### Excerpt provided
----

The Company's risk-based core capital ratio at March 31, 1999, was 
10.32 percent and the total risk-based capital ratio was 11.41 
percent.  These ratios exceeded the minimum regulatory requirements 
of 4.00 and 8.00 percent, respectively.  The Company's tier 1 
leverage capital ratio, which measures capital excluding intangible 
assets, was 7.18 percent at March 31, 1999, exceeding the 
regulatory minimum requirement for well-capitalized institutions of 
5.0 percent.

     As part of the Company's ongoing stock repurchase plan, 65,000 
shares have been repurchased during the first quarter of 1999 at a 
cost of $1,011,562.  The Board of Directors has approved the 
repurchase of $4 million of the Company's common stock during 1999. 
Since the inception of the plan in 1994, the Company has 
repurchased 3,105,327 shares (adjusted for the 2-for-1 stock split 
and 10 percent common stock dividends) at a total cost of 
$34,955,940.


<PAGE>
Part 1 -- Item 2
Page 6 of 10

     In May 1998, the Board of Directors declared a 10 percent 
common stock dividend for holders of record as of June 1, 1998, 
payable June 15, 1998.  As a result of this action, each 
shareholder received one additional share of common stock for every 
10 shares they owned.  Fractional shares were paid in cash. All 
appropriate per-share data has been restated to reflect the 10 
percent common stock dividend.

     The Company paid a dividend of $.095 per common share in the 
first quarter of 1999, which represents an increase of 23.4 percent 
over $.077 per share for the first quarter of 1998. Dividends 
totaled $1,780,224 for the three months ended March 31, 1999, and 
the dividend payout ratio was 39.6 percent of diluted earnings per 
share.  The Board of Directors declared a second quarter dividend 
of $.095 per share which will be paid on April 27, 1999, to 
shareholders of record as of April 15, 1999.

     The debt-to-equity ratio of Brenton Banks, Inc. (the "Parent 
Company") was 6.7 percent at March 31, 1999.  This percentage is 
unchanged from December 31, 1998.  In addition, the Parent Company 
has a $5 million line of credit with a regional bank that was 
unused at the end of March 1999.  Long-term borrowings of the 
Parent Company at March 31, 1999, consisted entirely of capital 
notes totaling $9,061,000.

     Brenton Banks, Inc. common stock closed on March 31, 1999, at 
$13.00 per share, compared to $19.32 a year earlier.  The closing 
price at March 31, 1999, was 179.1 percent of the book value per 
share of $7.26.  This closing stock price represented a price-to-
trailing-12-months-diluted-earnings multiple of 12.4 times. 

     Brenton Banks, Inc. continues to pursue acquisition and 
expansion opportunities that fit the Company's strategic business 
and financial plans.  There are currently no pending acquisitions 
that would require Brenton Banks, Inc. to secure capital from 
public or private markets.


Market Risk Management

     Market risk is the risk of earnings volatility that results 
from adverse changes in interest rates and market prices.  The 
Company's market risk is comprised primarily of interest rate risk 
arising from its core banking activities of lending and deposit 
taking. Interest rate risk is the risk that changes in market 
interest rates may adversely affect the Company's net interest 
income.  Management continually develops and applies strategies to 
mitigate this risk.  Management does not believe that the Company's 
primary market risk exposures and how those exposures have been 
managed to-date in 1999 changed significantly when compared to 
1998.

----

### Material provided

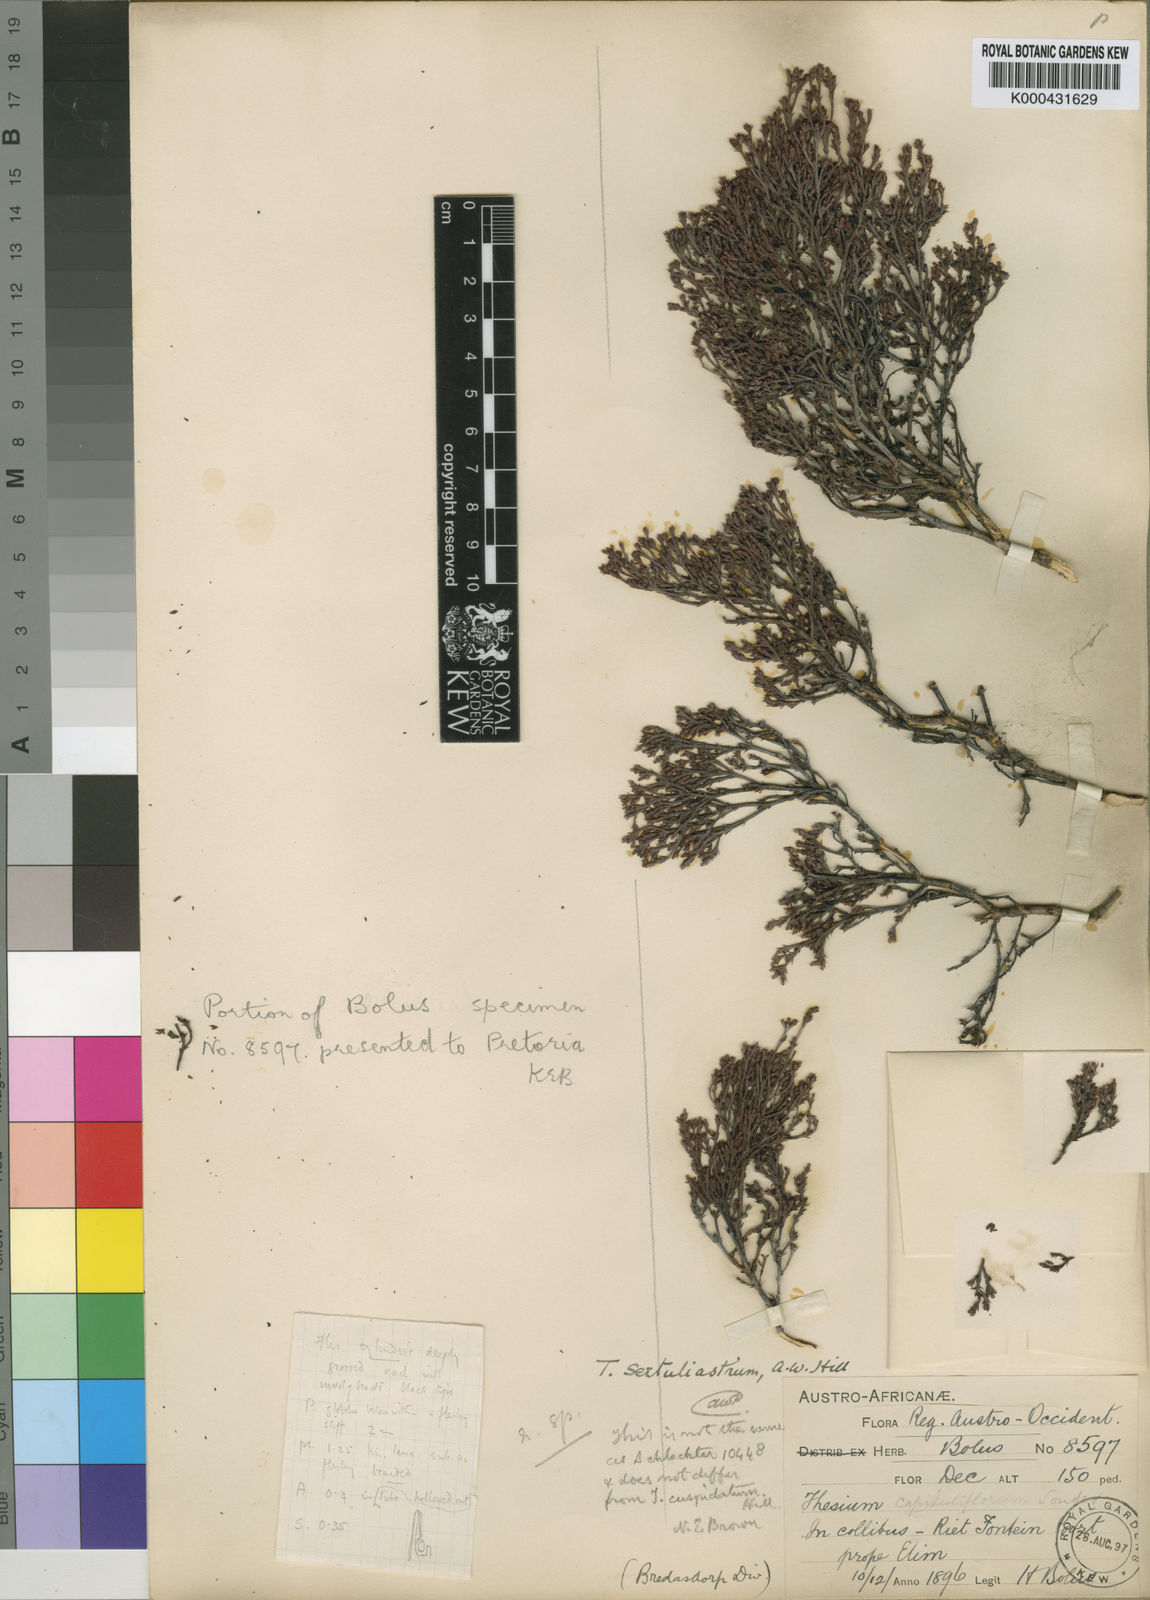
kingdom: Plantae
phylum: Tracheophyta
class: Magnoliopsida
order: Santalales
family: Thesiaceae
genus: Thesium
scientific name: Thesium sertulariastrum
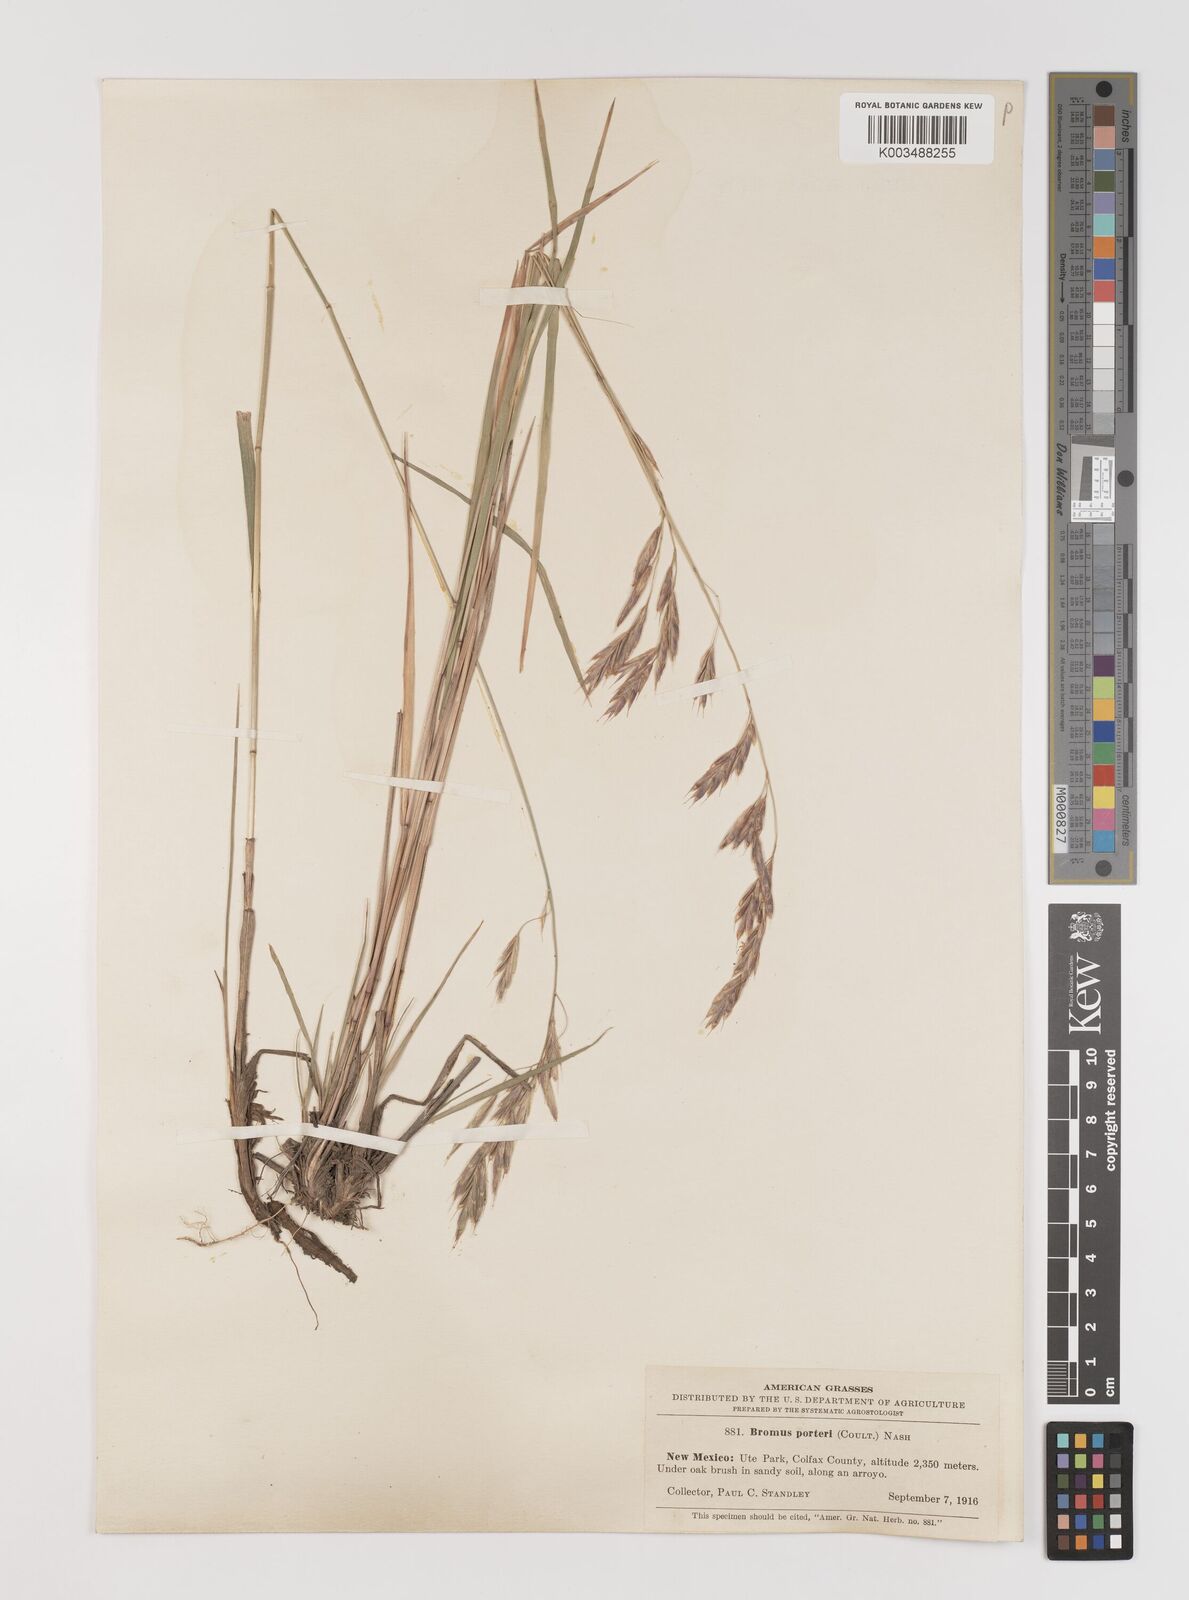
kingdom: Plantae
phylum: Tracheophyta
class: Liliopsida
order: Poales
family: Poaceae
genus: Bromus
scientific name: Bromus porteri
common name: Nodding brome
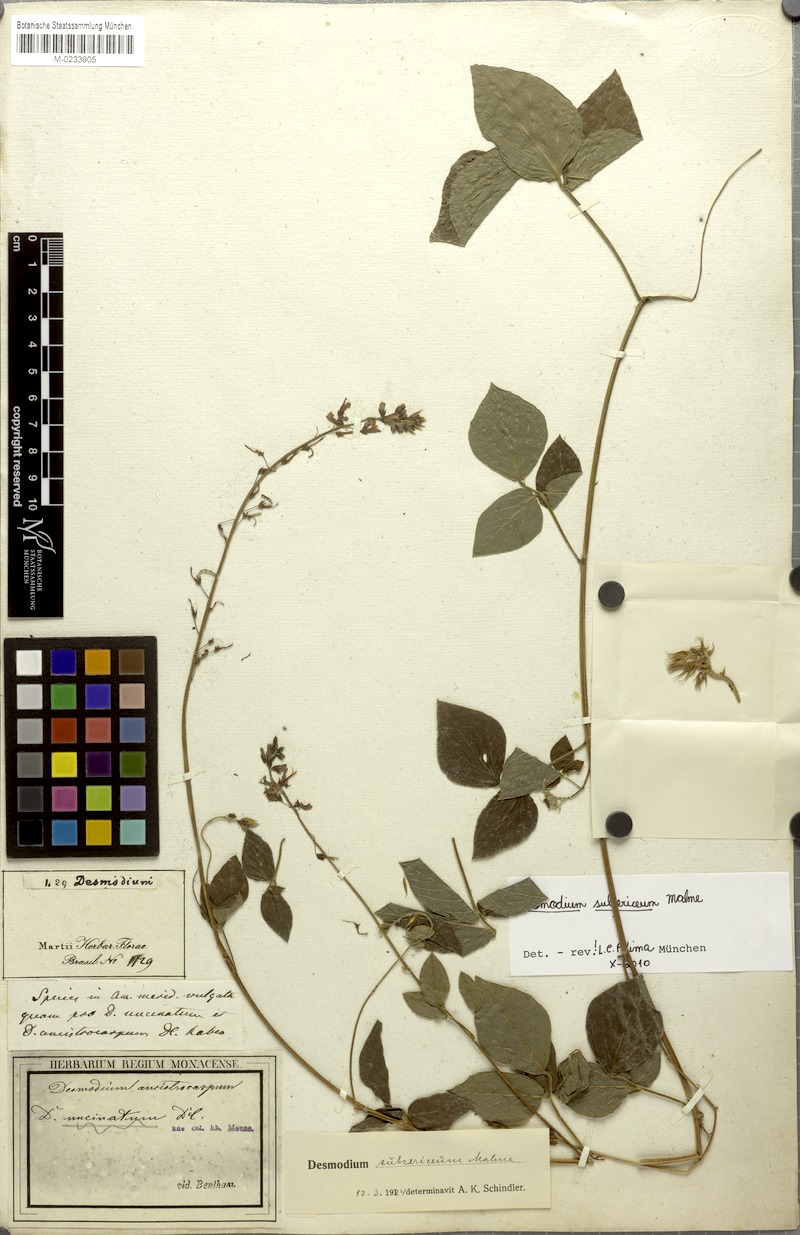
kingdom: Plantae
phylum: Tracheophyta
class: Magnoliopsida
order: Fabales
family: Fabaceae
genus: Desmodium
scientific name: Desmodium subsericeum
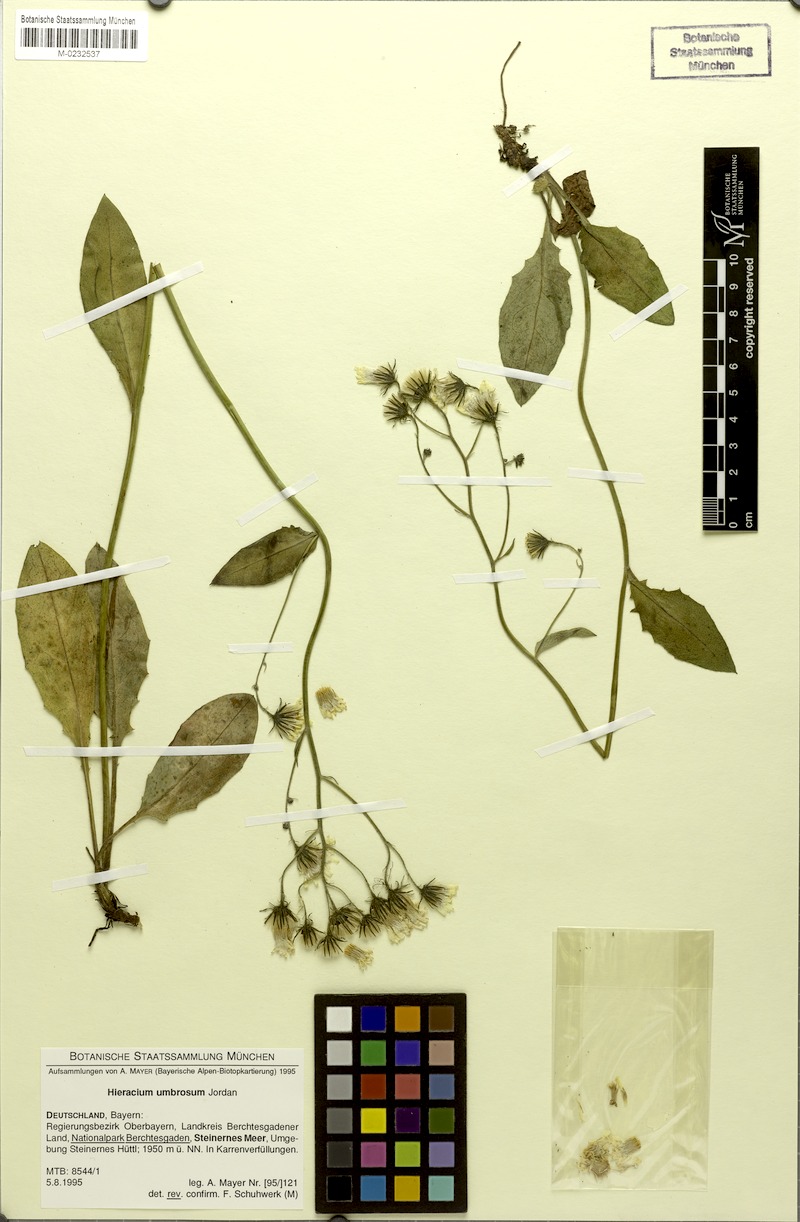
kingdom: Plantae
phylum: Tracheophyta
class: Magnoliopsida
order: Asterales
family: Asteraceae
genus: Hieracium
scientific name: Hieracium umbrosum
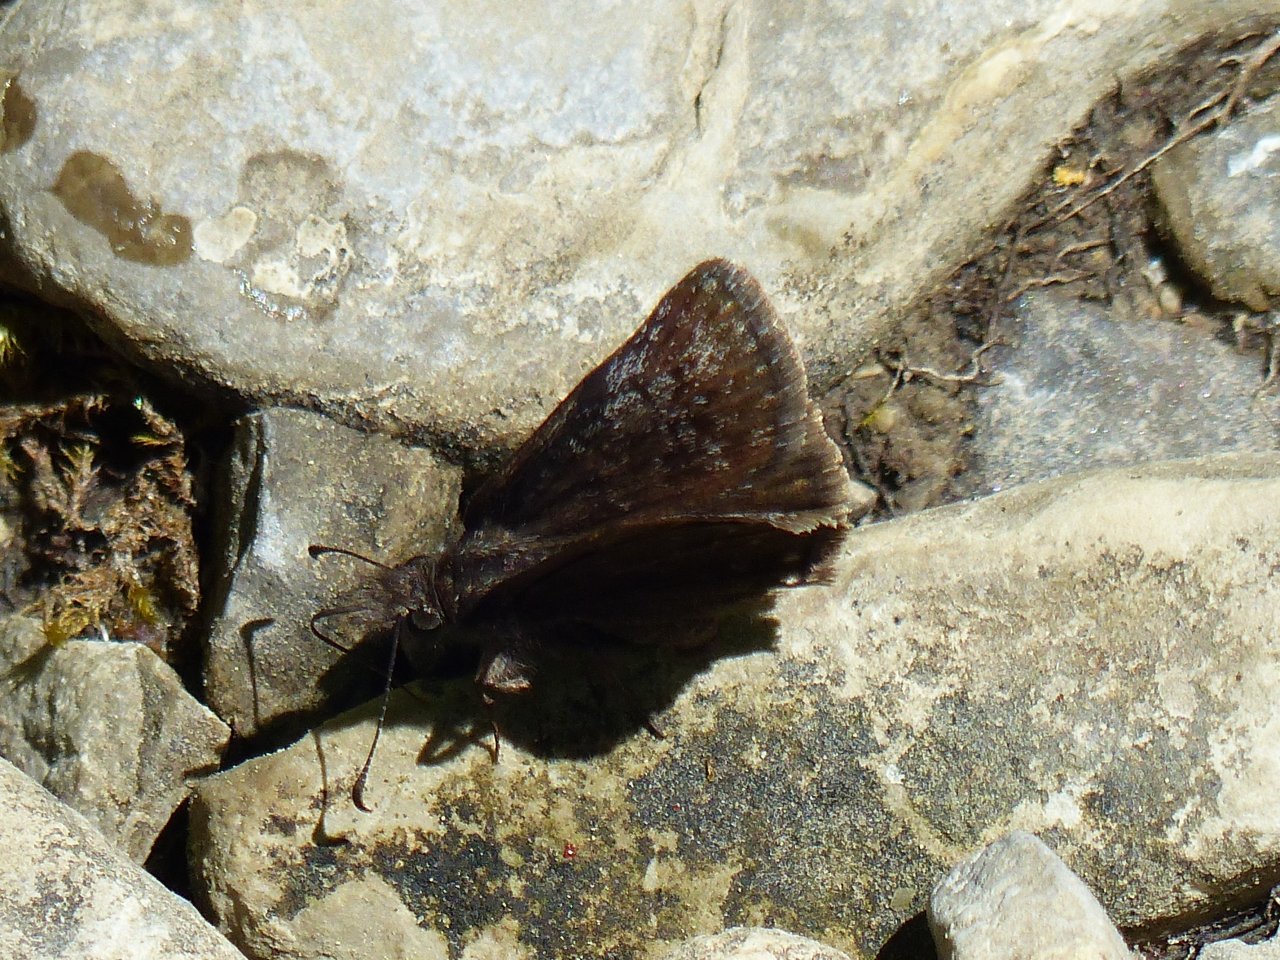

----

### Task instructions
a) Using the Brenton Banks excerpt, decide whether each statement agrees with it. For each one, answer yes or no and quote the words that decide it. (i) The Parent Company's $5 million line of credit was unused at the end of March 1999. (ii) The Parent Company's debt-to-equity ratio rose after December 31, 1998. (iii) The 10 percent common stock dividend was payable June 1, 1998.
b) Answer these questions from the Brenton Banks excerpt:
(i) How many shares were repurchased during the first quarter of 1999?
(ii) What was the book value per share at March 31, 1999?
(iii) What was the Company's total risk-based capital ratio at March 31, 1999?
c) List every regulatory minimum requirement cited in the Brenton Banks excerpt, together with the ratio each one applies to.

### Solutions to each task
a)
(i) Yes: "the Parent Company has a $5 million line of credit with a regional bank that was unused at the end of March 1999."
(ii) No: "This percentage is unchanged from December 31, 1998."
(iii) No: "for holders of record as of June 1, 1998, payable June 15, 1998."

b)
(i) 65,000 shares
(ii) $7.26
(iii) 11.41 percent

c)
- Risk-based core capital ratio: 4.00 percent
- Total risk-based capital ratio: 8.00 percent
- Tier 1 leverage capital ratio (minimum for well-capitalized institutions): 5.0 percent